***** Textauszug
SB: Es heißt, die Geschichte ist immer die Geschichte der Sieger. Nun gibt es aber die sogenannten Neuen Historiker in Israel. Welche Art von Opposition kommt darin zum Ausdruck?

IP: Ich glaube, die Sache mit der "Neuen Geschichte" wird übertrieben. Wir waren eigentlich nur zwei Personen. Sie sitzen hier also mit der Hälfte der Neuen Historiker zusammen. Die andere Hälfte hat aufgehört, ein Neuer Historiker zu sein, und sich entschlossen, ein Patriot zu werden und sich der Mehrheitsmeinung unter den Historikern anzuschließen. Es ist also nicht viel davon übriggeblieben. Aber im Ernst, es hat in den 1990er Jahren eine intellektuelle Bewegung von einigen hundert Leuten gegeben, nicht nur der Neuen Historiker, auch unter Journalisten, im Theater und Film, in der akademischen Welt unter Geschichtsforschern, Soziologen und Politischen Wissenschaftlern. Es war breites Spektrum von Leuten, die zum einen Wissen und Kultur produzierten und zum anderen den bestehenden Wissens- und Kulturbetrieb angriffen. Ihr anfänglicher Erfolg sah beeindruckend aus. Sie schienen sogar in der Lage zu sein, Einfluß auf die Gestaltung von Lehrbüchern und die Inhalte von Dokumentationen im Fernsehen zu nehmen. Aber nach einiger Zeit wurde klar, daß diese Bewegung weder den öffentlichen Diskurs noch die politischen Auffassungen auch nur im geringsten beeinflussen konnte. Die Zeit wird zeigen, ob es sich lediglich um eine kleine, unbedeutende Periode oder vielleicht doch um etwas Größeres gehandelt hat. Noch ist es zu früh, darüber zu entscheiden. Möglicherweise wird es sich als Irrweg erweisen und nicht mehr sein als eine Anekdote. Ich habe ein Buch über diese Periode der Öffnung geschrieben, das gerade erscheint. Darin versuche ich aus der Distanz zu verstehen, warum diese Bewegung aufhörte. Ich kenne die Gründe, warum sie entstanden ist, doch dann verschwand sie buchstäblich von der Bildfläche. Nur in der Zivilgesellschaft ist noch etwas von ihr erhalten geblieben. So gibt es viele Nichtregierungsorganisationen, die diese Arbeit fortsetzen. Die israelische Regierung hat jüngst ein NGO-Gesetz auf den Weg gebracht, das allerdings noch nicht verabschiedet wurde, weil sich Netanjahu nicht entscheiden kann, ob er es unterstützt oder nicht. Die Regierung weiß, daß es sich bei diesen NGOs um die verbliebenen Reste der Bewegung handelt, und nimmt sie deswegen aufs Korn. Es geht dabei um die letzte Bastion freien Denkens in Israel. Sie werden dieses Gesetz zweifelsohne durch die Knesset bringen. Dann wird es keine unabhängige und nachhaltige Kritik mehr geben. Kritiker schon, aber keine Kritik im eigentlichen Sinn.
**********
*Aufgabe*: Gib aus dem Textauszug über die Neuen Historiker die Stelle von „SB: Es heißt, die“ bis „darin zum Ausdruck?“ wortgetreu aus.
***** Angezeigte Daten
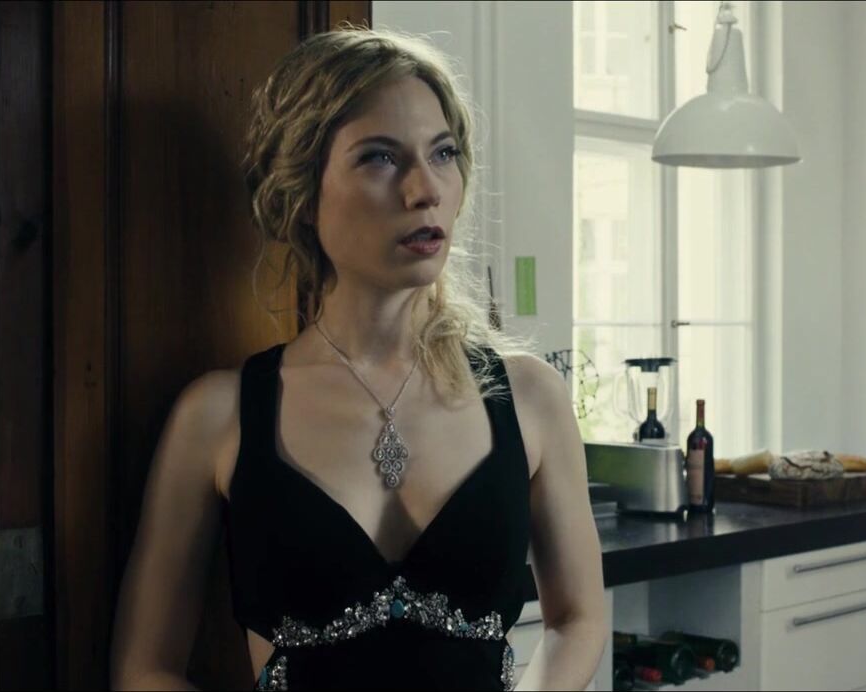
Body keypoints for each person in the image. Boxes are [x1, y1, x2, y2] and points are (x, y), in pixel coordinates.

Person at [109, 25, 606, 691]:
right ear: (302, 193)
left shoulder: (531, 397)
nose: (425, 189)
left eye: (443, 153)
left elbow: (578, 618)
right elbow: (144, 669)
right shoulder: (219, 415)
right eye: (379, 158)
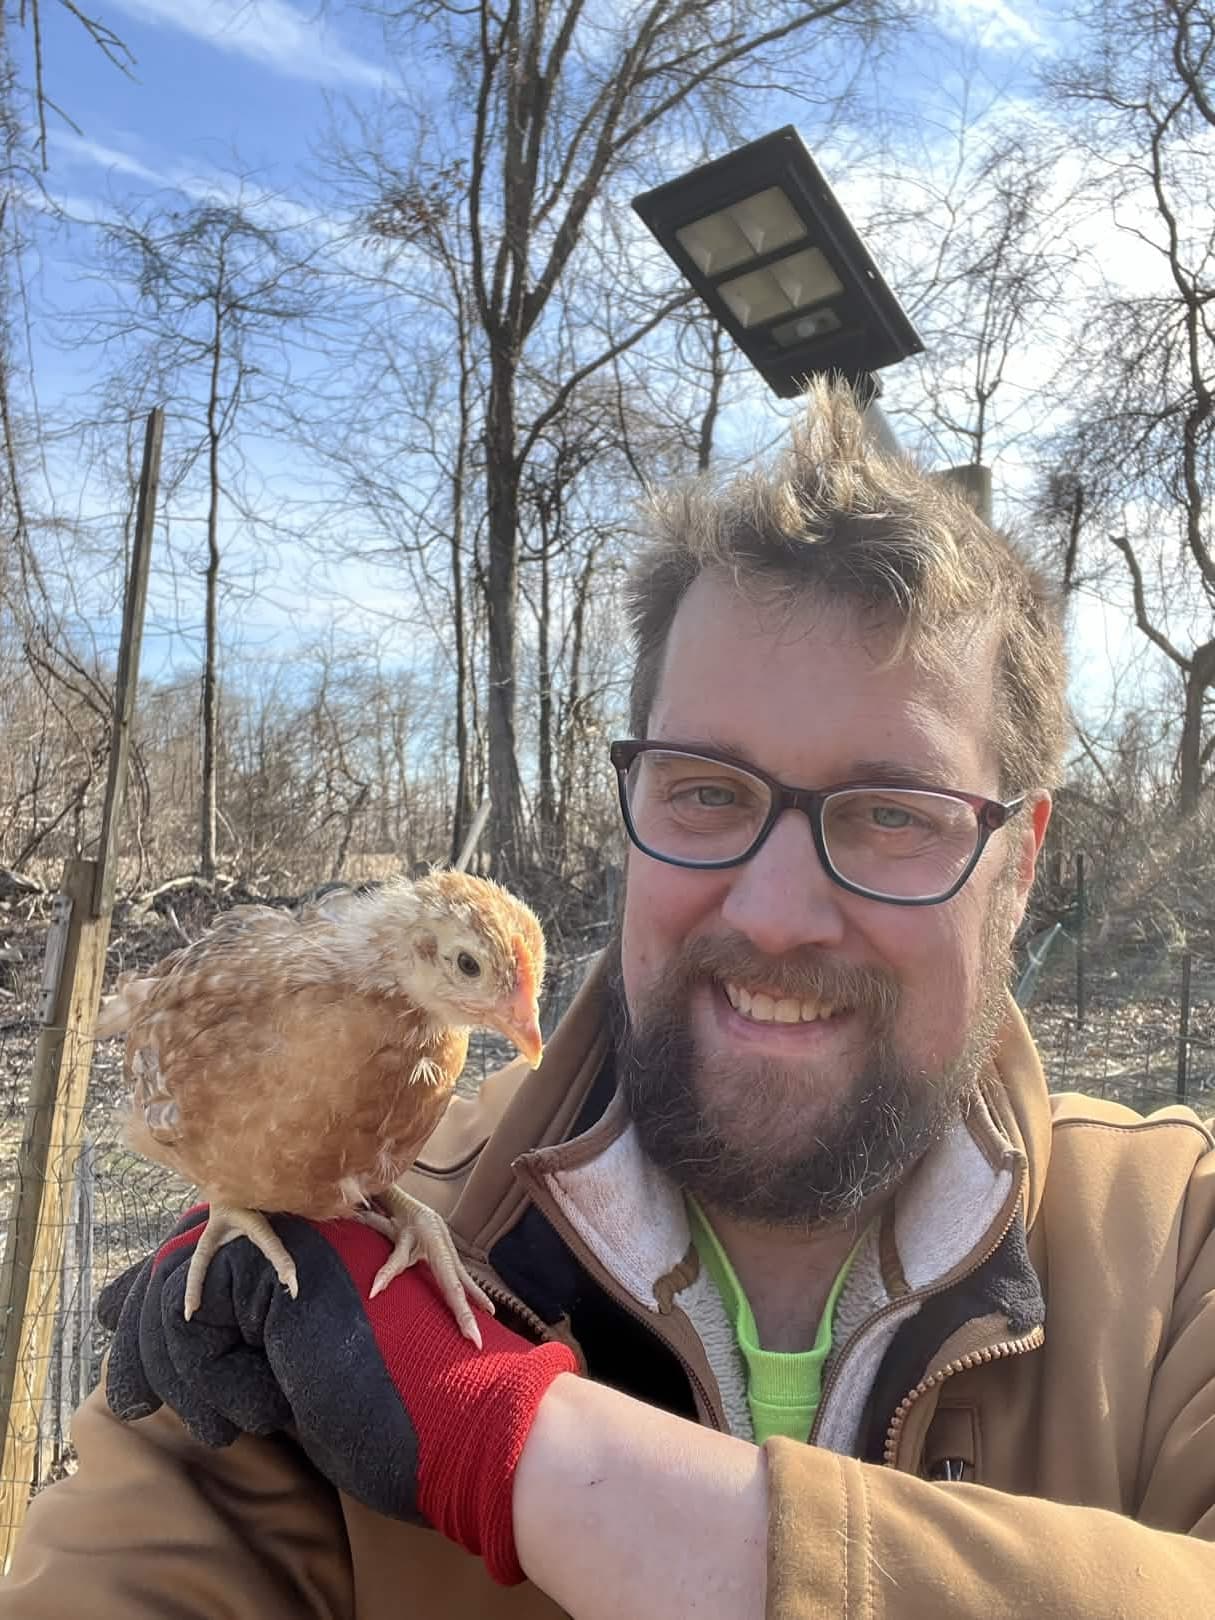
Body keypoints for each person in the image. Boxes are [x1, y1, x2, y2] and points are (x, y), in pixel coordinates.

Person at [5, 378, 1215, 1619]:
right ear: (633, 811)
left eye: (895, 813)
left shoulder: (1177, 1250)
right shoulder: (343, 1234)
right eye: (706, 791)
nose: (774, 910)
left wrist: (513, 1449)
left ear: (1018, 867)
**********
***** Angezeigte Daten
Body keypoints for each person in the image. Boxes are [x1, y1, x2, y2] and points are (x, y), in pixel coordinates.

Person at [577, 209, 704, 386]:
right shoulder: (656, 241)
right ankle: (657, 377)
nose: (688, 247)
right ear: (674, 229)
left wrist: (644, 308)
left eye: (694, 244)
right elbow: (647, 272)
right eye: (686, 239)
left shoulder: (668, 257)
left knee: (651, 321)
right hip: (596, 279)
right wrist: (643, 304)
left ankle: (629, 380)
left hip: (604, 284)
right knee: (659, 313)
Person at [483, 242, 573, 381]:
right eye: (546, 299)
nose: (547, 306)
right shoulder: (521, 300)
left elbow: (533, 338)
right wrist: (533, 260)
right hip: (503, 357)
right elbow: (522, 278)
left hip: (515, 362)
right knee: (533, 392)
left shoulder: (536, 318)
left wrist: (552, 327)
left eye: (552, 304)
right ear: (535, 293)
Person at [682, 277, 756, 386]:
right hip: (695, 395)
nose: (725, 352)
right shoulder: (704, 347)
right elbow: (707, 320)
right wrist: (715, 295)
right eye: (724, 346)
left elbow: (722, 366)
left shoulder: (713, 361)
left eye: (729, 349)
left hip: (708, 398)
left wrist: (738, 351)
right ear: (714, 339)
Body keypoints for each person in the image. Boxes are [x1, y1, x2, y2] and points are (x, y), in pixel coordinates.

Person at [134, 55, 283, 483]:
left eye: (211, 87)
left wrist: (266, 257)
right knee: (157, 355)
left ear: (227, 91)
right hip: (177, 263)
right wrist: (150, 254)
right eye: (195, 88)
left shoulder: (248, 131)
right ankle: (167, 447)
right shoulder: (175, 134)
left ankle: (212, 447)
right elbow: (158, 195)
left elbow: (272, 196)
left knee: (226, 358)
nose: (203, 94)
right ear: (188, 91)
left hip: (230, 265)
**********
*Antwort*:
SB: Es heißt, die Geschichte ist immer die Geschichte der Sieger. Nun gibt es aber die sogenannten Neuen Historiker in Israel. Welche Art von Opposition kommt darin zum Ausdruck?